In the 2011 Thing, the character of Doctor Kate Lloyd (another solid performance from Mary Elizabeth Winstead) plays more or less the same role in the story that the MacReady character played in the original novella and the 82 film. The young American female scientist seems to intuitively understand the potential threat of the creature almost from square one. Unfortunately, her “more mature” male colleagues do not share that intuition. In that sense, Lloyd’s character is closer to Sigourney Weaver’s Ripley character in the Alien franchise than she is to Russell’s (or even Campbell’s) MacReady.

The Thing 2011 is often intentionally ambiguous both in terms of its narrative and its morality.

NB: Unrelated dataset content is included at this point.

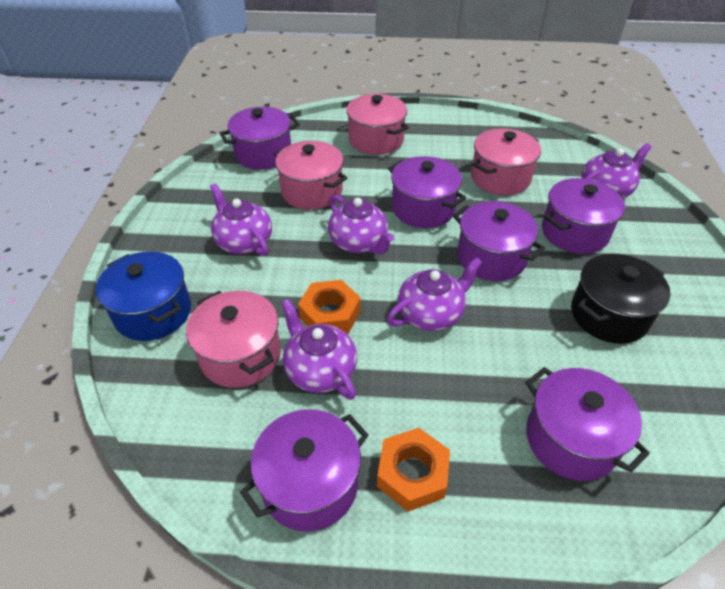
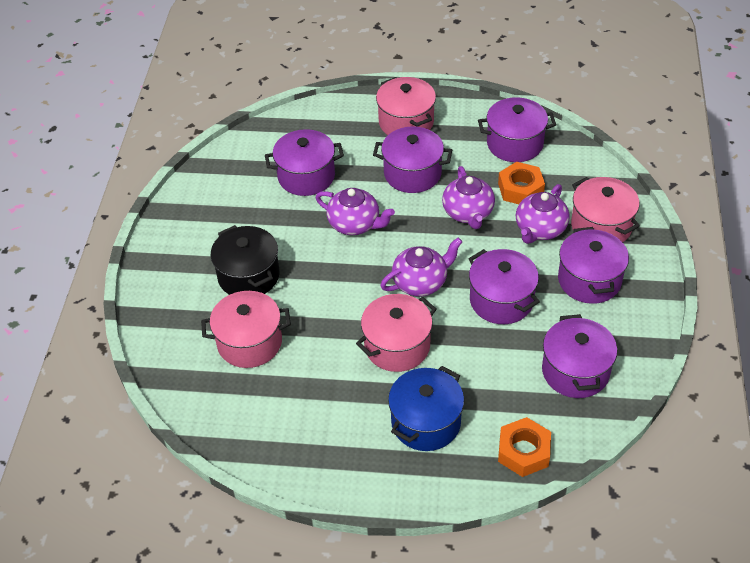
purple teapot: 5 -> 4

Doctor Lloyd makes some extreme decisions, working on what appears to be (to the viewer at least) somewhat questionable evidence. Her choices make for some of the most emotionally charged moments in the film. Is Lloyd a hero or an anti-hero? Did she do what was necessary to survive? Or did she irrevocably cross morally unacceptable boundaries? What was that about a post-911 world again?

At the current rate of prequels and remakes, we are due for another version of The Thing in roughly 2041. What changes to our world will the next 30 years see? More importantly, how will those changes impact the story and underlying themes of the next Thing movie? We will just have to wait and, in MacReady’s final words of the 82 Thing, “…see what happens.”